La si può considerare come una forma di manierismo. Del resto le sue non sono delle volgari copie, identiche parola per parola. Si potrebbe guardare ai suoi falsi come le lettere che quei grandi autori non hanno mai avuto l’occasione di scrivere. Quella che era stata la sua condanna per il mondo dell’editoria è la sua fortuna come falsaria. Lee Israel è in grado di sparire completamente dietro la materia che tratta. Ed è questo a rendere i suoi lavori indistinguibili dagli originali.

Copia originale ripropone quella che è un’eterna domanda: copiare è arte? L’andamento del film farebbe propendere per una risposta affermativa. Del resto la Israel ama questa sua attività criminale perché la vede come un modo per esprimere la sua capacità nella prosa, a cui le case editrici e il pubblico non sembrano più interessati, visto lo scarso interesse generato dal suo ultimo libro. E se anche non si vuole riconoscere come arte il suo lavoro, poiché per parlare di arte c’è bisogno di un’impronta personale, bisogna comunque riconoscerle una straordinaria abilità. Del resto, delle centinaia di lettere da lei fabbricate, sono ben poche quelle che hanno destato sospetti.
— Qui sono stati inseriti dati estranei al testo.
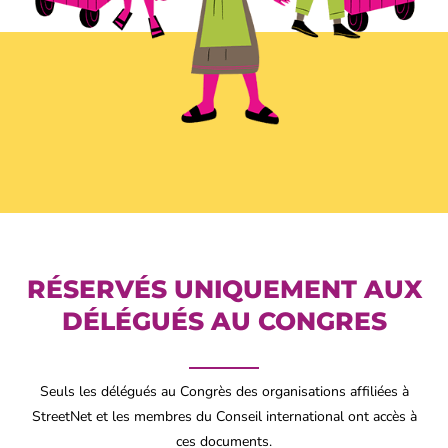
RÉSERVÉS UNIQUEMENT AUX
DÉLÉGUÉS AU CONGRES
Seuls les délégués au Congrès des organisations affiliées à
StreetNet et les membres du Conseil international ont accès à
ces documents.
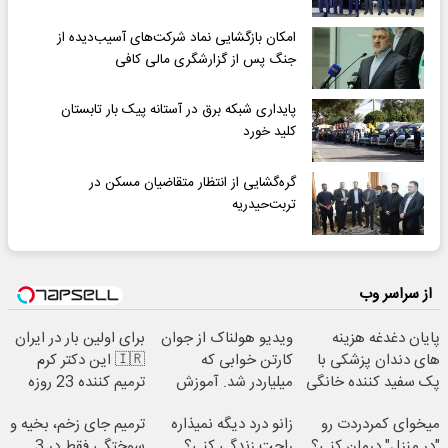
امکان بازگشایی نماد شرکت‌های آسیب‌دیده از
جنگ پس از گزارشگری مالی کافی
پایداری شبکه برق در آستانه پیک بار تابستان
کلید خورد‌
گره‌گشایی از انتظار متقاضیان مسکن در
تربت‌حیدریه
از سراسر وب
پایان دغدغه هزینه
ویدیو هولناک از جوان
برای اولین بار در ایران
های دندان پزشکی با
کارتن خوابی که
🇮🇷 این دکتر کرم
پک سفید کننده خانگی
میلیاردر شد. آموزش
ترمیم کننده 23 روزه
رایگان
ساخت!
میخوای کمردردت رو
زانو درد دیگه نمیذاره
ترمیم جای زخم، بخیه و
"در منزل" درمان کنی؟
راحت زندگی کنی؟
سوختگی فقط در 3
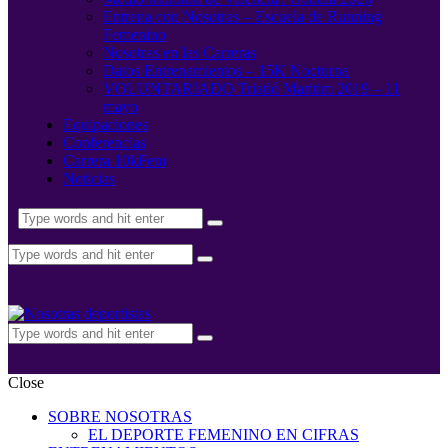
Entrena con Nosotras – Escuela de Running
Femenino
Nosotras en las Carreras
Datos Entrenamientos – 15K Nocturna
VOLUNTARIADO Triatló Maritim 2019 – 11
mayo
Equipaciones
Conferencias
Carrera 10kFem
Noticias
Close
SOBRE NOSOTRAS
EL DEPORTE FEMENINO EN CIFRAS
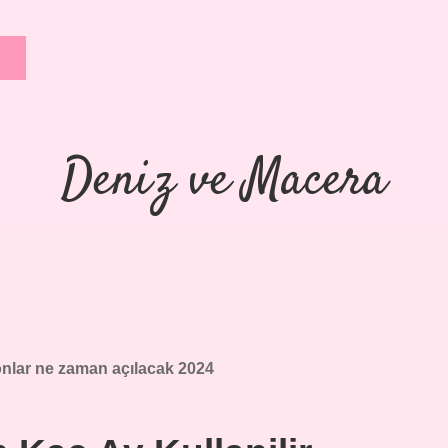
Deniz ve Macera
onlar ne zaman açılacak 2024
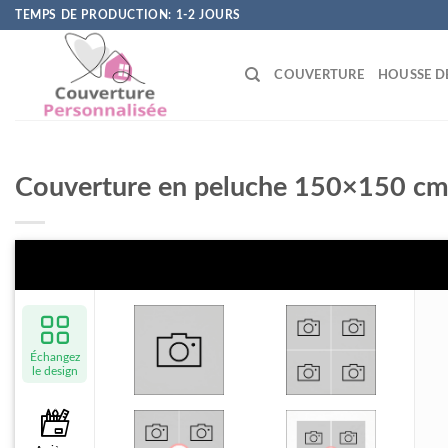
Skip
TEMPS DE PRODUCTION: 1-2 JOURS
to
content
COUVERTURE
HOUSSE D
Couverture en peluche 150×150 c
Échangez
le design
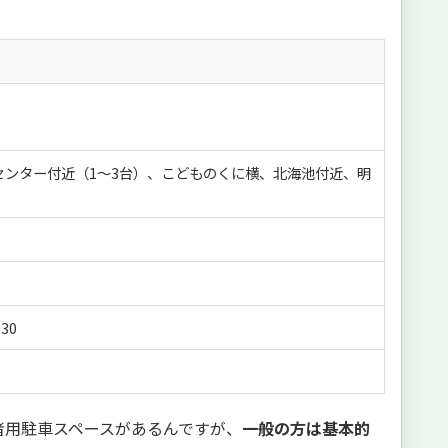
センター付近（1～3台）、こどものくに横、北海池付近、明
30
者用駐車スペースがあるんですが、
一般の方は基本的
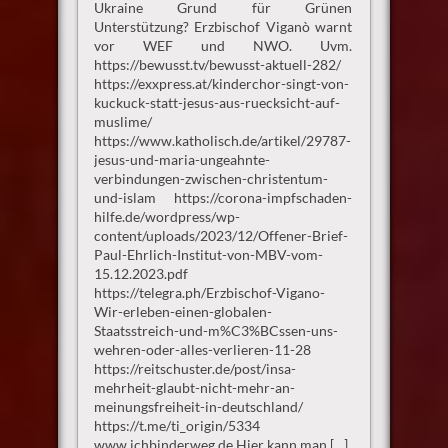
Ukraine Grund für Grünen
Unterstützung? Erzbischof Viganò warnt
vor WEF und NWO. Uvm.
https://bewusst.tv/bewusst-aktuell-282/
https://exxpress.at/kinderchor-singt-von-
kuckuck-statt-jesus-aus-ruecksicht-auf-
muslime/
https://www.katholisch.de/artikel/29787-
jesus-und-maria-ungeahnte-
verbindungen-zwischen-christentum-
und-islam https://corona-impfschaden-
hilfe.de/wordpress/wp-
content/uploads/2023/12/Offener-Brief-
Paul-Ehrlich-Institut-von-MBV-vom-
15.12.2023.pdf
https://telegra.ph/Erzbischof-Vigano-
Wir-erleben-einen-globalen-
Staatsstreich-und-m%C3%BCssen-uns-
wehren-oder-alles-verlieren-11-28
https://reitschuster.de/post/insa-
mehrheit-glaubt-nicht-mehr-an-
meinungsfreiheit-in-deutschland/
https://t.me/ti_origin/5334
www.ichbinderweg.de Hier kann man […]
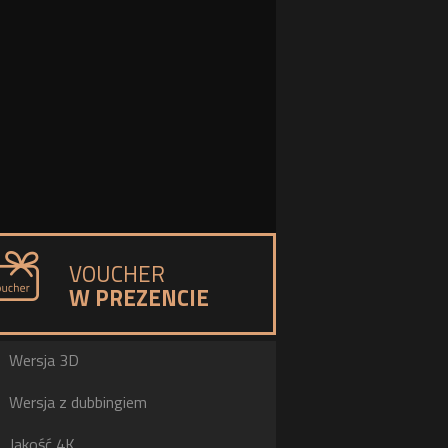
VOUCHER
W PREZENCIE
a
Wersja 3D
h
Wersja z dubbingiem
b
Jakość 4K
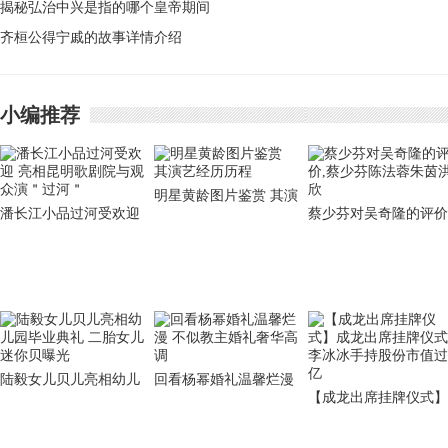
绍
揭秘弘治中兴是指的哪个皇帝期间
共识是什么呢
齐桓公得宁戚的故事详情介绍
小编推荐
明星黄龄图片鉴赏 其演
潘长江小品过河受欢迎
蔡少芬对吴奇隆的评价
艺经历历程
亮相昆明歌剧院与观众
蔡少芬陈法蓉朱茵洪欣
演＂过河＂
陆毅女儿贝儿亮相幼儿
回看杨幂婚礼温馨烂漫
【成龙出席挂牌仪式】
园毕业典礼 二胎女儿迷
不似教主婚礼奢华高调
成龙出席挂牌仪式 李
你贝曝光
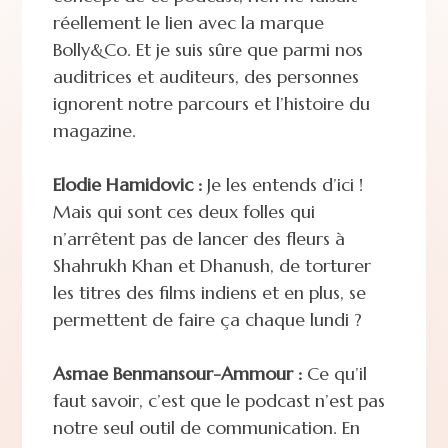
réellement le lien avec la marque
Bolly&Co. Et je suis sûre que parmi nos
auditrices et auditeurs, des personnes
ignorent notre parcours et l’histoire du
magazine.
Elodie Hamidovic :
Je les entends d’ici !
Mais qui sont ces deux folles qui
n’arrêtent pas de lancer des fleurs à
Shahrukh Khan et Dhanush, de torturer
les titres des films indiens et en plus, se
permettent de faire ça chaque lundi ?
Asmae Benmansour-Ammour :
Ce qu’il
faut savoir, c’est que le podcast n’est pas
notre seul outil de communication. En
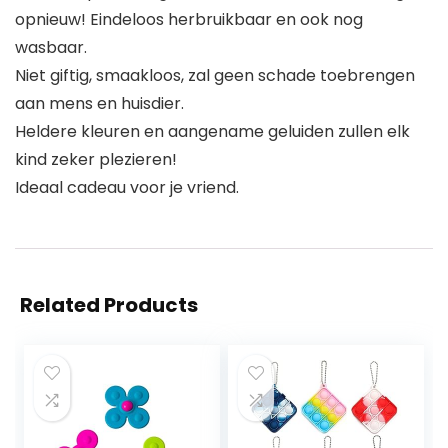
opnieuw! Eindeloos herbruikbaar en ook nog
wasbaar.
Niet giftig, smaakloos, zal geen schade toebrengen
aan mens en huisdier.
Heldere kleuren en aangename geluiden zullen elk
kind zeker plezieren!
Ideaal cadeau voor je vriend.
Related Products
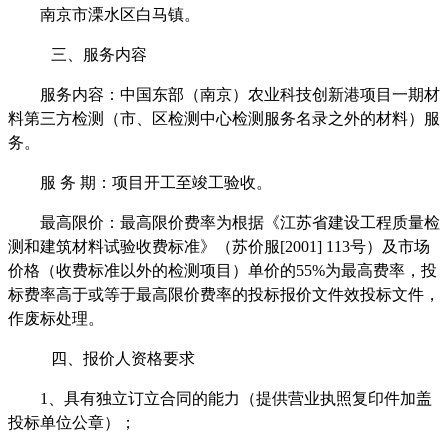
南京市溧水区白马镇。
三、服务内容
服务内容：中国东部（南京）农业科技创新港项目一期材
料第三方检测（市、区检测中心检测服务名录之外的材料）服
务。
服
务
期：项目开工至竣工验收。
最高限价：最高限价费率为根据《江苏省建设工程质量检
测和建筑材料试验收费标准》（苏价服
[2001] 113
号）及市场
价格（收费标准以外的检测项目）单价的
55%
为最高费率，投
标费率高于或等于最高限价费率的投标报价文件效投标文件，
作废标处理。
四、
报价
人资格要求
1
、
具有独立订立合同的能力（提供营业执照复印件加盖
投标单位公章）；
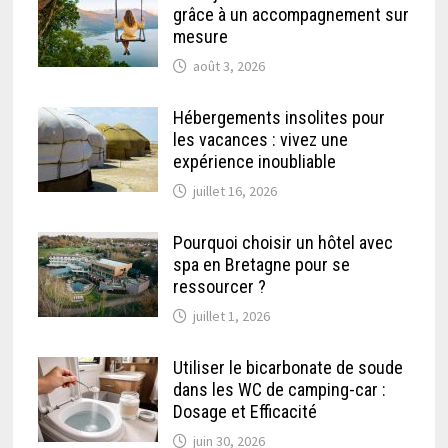
grâce à un accompagnement sur
mesure
août 3, 2026
Hébergements insolites pour
les vacances : vivez une
expérience inoubliable
juillet 16, 2026
Pourquoi choisir un hôtel avec
spa en Bretagne pour se
ressourcer ?
juillet 1, 2026
Utiliser le bicarbonate de soude
dans les WC de camping-car :
Dosage et Efficacité
juin 30, 2026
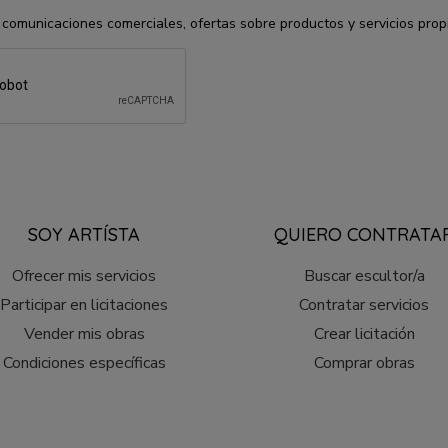
 comunicaciones comerciales, ofertas sobre productos y servicios prop
SOY ARTÍSTA
QUIERO CONTRATA
Ofrecer mis servicios
Buscar escultor/a
Participar en licitaciones
Contratar servicios
Vender mis obras
Crear licitación
Condiciones específicas
Comprar obras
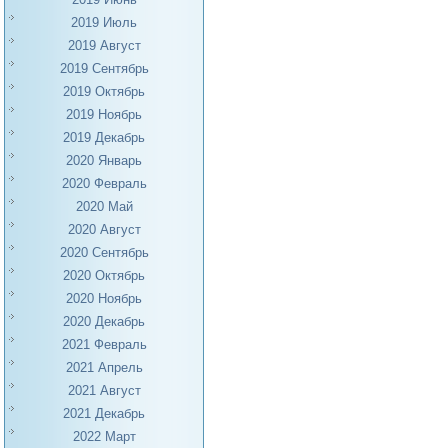
2019 Июль
2019 Август
2019 Сентябрь
2019 Октябрь
2019 Ноябрь
2019 Декабрь
2020 Январь
2020 Февраль
2020 Май
2020 Август
2020 Сентябрь
2020 Октябрь
2020 Ноябрь
2020 Декабрь
2021 Февраль
2021 Апрель
2021 Август
2021 Декабрь
2022 Март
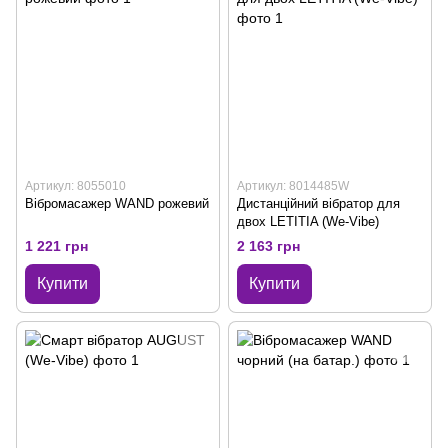
Артикул: 8055010
Артикул: 8014485W
Вібромасажер WAND рожевий
Дистанційний вібратор для
двох LETITIA (We-Vibe)
1 221 грн
2 163 грн
Купити
Купити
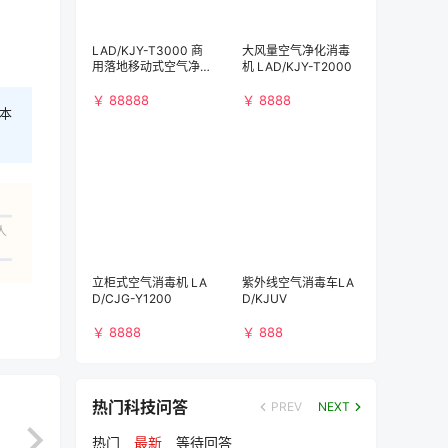
LAD/KJY-T3000 商
大风量空气净化消毒
用落地移动式空气净
机 LAD/KJY-T2000
化消毒机（3000m³/
h)）
￥ 88888
￥ 8888
本
人
立柜式空气消毒机 LA
紫外线空气消毒车LA
D/CJG-Y1200
D/KJUV
￥ 8888
￥ 888
热门科技问答
PREV
NEXT
热门
最新
等待回答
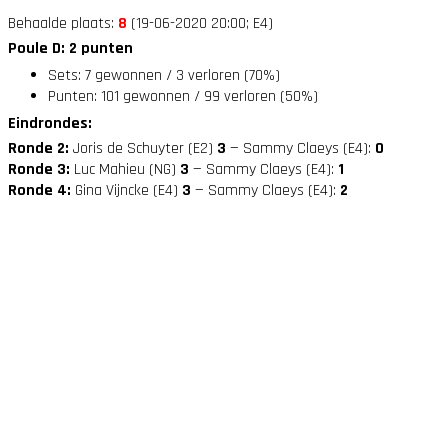
Behaalde plaats:
8
(19-06-2020 20:00; E4)
Poule D: 2 punten
Sets: 7 gewonnen / 3 verloren (70%)
Punten: 101 gewonnen / 99 verloren (50%)
Eindrondes:
Ronde 2:
Joris de Schuyter (E2)
3
— Sammy Claeys (E4):
0
Ronde 3:
Luc Mahieu (NG)
3
— Sammy Claeys (E4):
1
Ronde 4:
Gina Vijncke (E4)
3
— Sammy Claeys (E4):
2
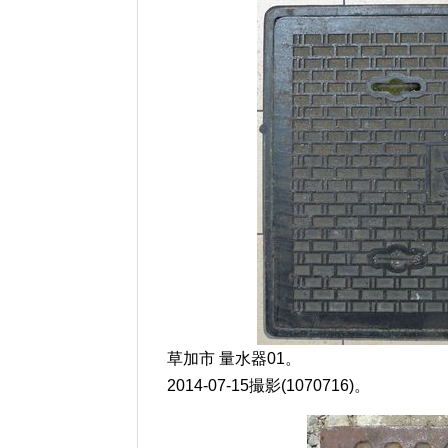
草加市 量水器01。
2014-07-15撮影(1070716)。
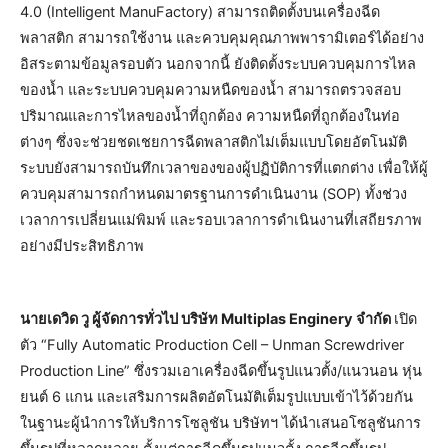
4.0 (Intelligent ManuFactory) สามารถติดตั้งบนเครื่องฉีด
พลาสติก สามารถใช้งาน และควบคุมคุณภาพพารามิเตอร์ได้อย่าง
อิสระตามข้อมูลรอบตัว นอกจากนี้ ยังติดตั้งระบบควบคุมการไหล
ของน้ำ และระบบควบคุมความหนืดของน้ำ สามารถตรวจสอบ
ปริมาณและการไหลของน้ำที่ถูกต้อง ความหนืดที่ถูกต้องในท่อ
ต่างๆ ซึ่งจะช่วยชดเชยการฉีดพลาสติกไม่เต็มแบบโดยอัตโนมัติ
ระบบยังสามารถบันทึกเวลาของของผู้ปฏิบัติการที่แตกต่าง เพื่อให้ผู้
ควบคุมสามารถกำหนดมาตรฐานการดำเนินงาน (SOP) ทั้งช่วง
เวลาการเปลี่ยนแม่พิมพ์ และรอบเวลาการดำเนินงานที่เสถียรภาพ
อย่างมีประสิทธิภาพ
นายเดวิด วู ผู้จัดการทั่วไป บริษัท Multiplas Enginery จำกัด
เปิด
ตัว “Fully Automatic Production Cell – Unman Screwdriver
Production Line” ซึ่งรวมเอาเครื่องฉีดขึ้นรูปแนวตั้ง/แนวนอน หุ่น
ยนต์ 6 แกน และเสริมการผลิตอัตโนมัติเต็มรูปแบบเข้าไว้ด้วยกัน
ในฐานะผู้นำการให้บริการโซลูชัน บริษัทฯ ได้นำเสนอโซลูชันการ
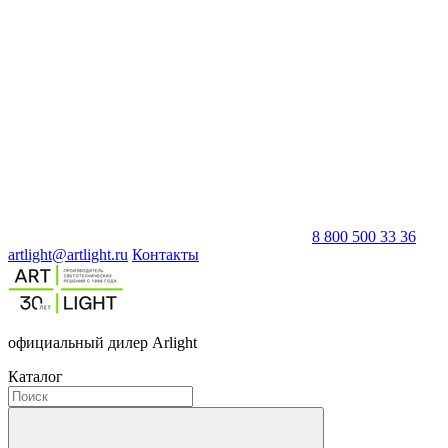
8 800 500 33 36
artlight@artlight.ru
Контакты
официальный дилер Arlight
Каталог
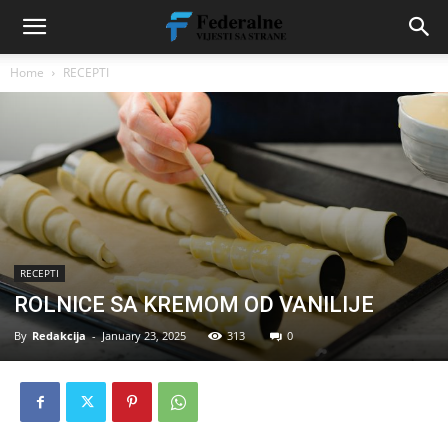
Home
RECEPTI
RECEPTI
ROLNICE SA KREMOM OD VANILIJE
By
Redakcija
-
January 23, 2025
313
0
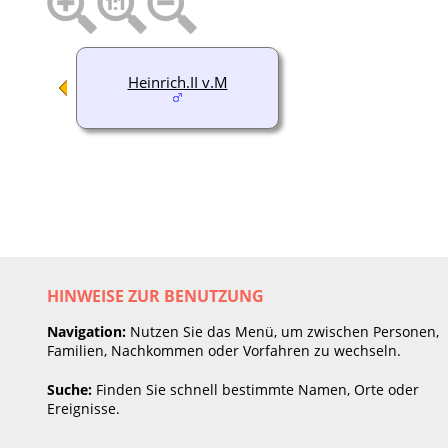
Heinrich.II v.M
HINWEISE ZUR BENUTZUNG
Navigation:
Nutzen Sie das Menü, um zwischen Personen,
Familien, Nachkommen oder Vorfahren zu wechseln.
Suche:
Finden Sie schnell bestimmte Namen, Orte oder
Ereignisse.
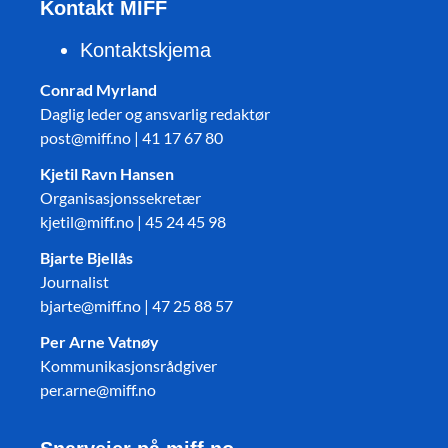
Kontakt MIFF
Kontaktskjema
Conrad Myrland
Daglig leder og ansvarlig redaktør
post@miff.no | 41 17 67 80
Kjetil Ravn Hansen
Organisasjonssekretær
kjetil@miff.no | 45 24 45 98
Bjarte Bjellås
Journalist
bjarte@miff.no | 47 25 88 57
Per Arne Vatnøy
Kommunikasjonsrådgiver
per.arne@miff.no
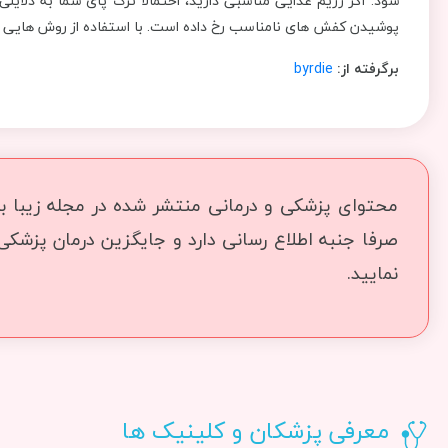
شود. اگر رژیم غذایی مناسبی دارید، احتمالاً ترک پای شما به دلایل
پوشیدن کفش های نامناسب رخ داده است. با استفاده از روش هایی که د
برگرفته از:
byrdie
محتوای پزشکی و درمانی منتشر شده در مجله زیبا بما
صرفا جنبه اطلاع رسانی دارد و جایگزین درمان پزشک
نمایید.
معرفی پزشکان و کلینیک ها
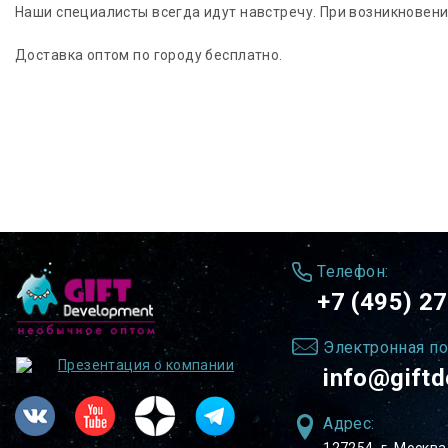
Наши специалисты всегда идут навстречу. При возникновени
Доставка оптом по городу бесплатно.
Телефон:
+7 (495) 2
Электронная по
Презентация о компании
info@giftd
Адрес:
L’attività di falsaria di Lee del resto è anche una vendetta personale verso quel mondo che l’ha buttata via senza alcun tentennamento. Oramai della Perkins e di Noel Coward sembrano rimaste solo le lettere, la buona prosa interessa poco e le librerie sono piene di libri fatti in fotocopia per quelle masse, sempre meno numerose, che quando leggono non hanno la minima intenzione di impegnarsi e cercano solo di passare del tempo. Lee Israel sembra quasi voler dire “se la buona prosa non vi interessa, in fondo i falsi li meritate“.

Copia originale è una pellicola che riesce a caratterizzare perfettamente la sua protagonista. Questo non avviene solo con i dialoghi e la recitazione della McCarthy, qui in stato di grazia dopo aver sprecato troppe volte il proprio talento recitativo in commedie senza né arte né parte, ma soprattutto grazie ad una perfetta descrizione degli ambienti in cui passa il tempo. La sua casa, i locali dove si ritrova a bere, persino le librerie dove compie le sue truffe, sono tutti luoghi grigi e tristi. Si prova così una compassione per la donna che, se ci si limita alle sue azioni e ai suoi atteggiamenti, non avrebbe ragione di esistere.

Il più grosso merito del film diretto da Marielle Heller è quello di essere un biopic diverso dagli altri. Non cerca di rendere la sua protagonista più grande di quello che è, ma si limita a dare una propria lettura dei personaggi e degli eventi che questi mettono in atto. Lo fa con un distacco che non cerca giustificazioni, ma anche un’umana comprensione che troppo spesso sembra mancare nella società attuale, esattamente come negli ambienti newyorchesi descritti dal film.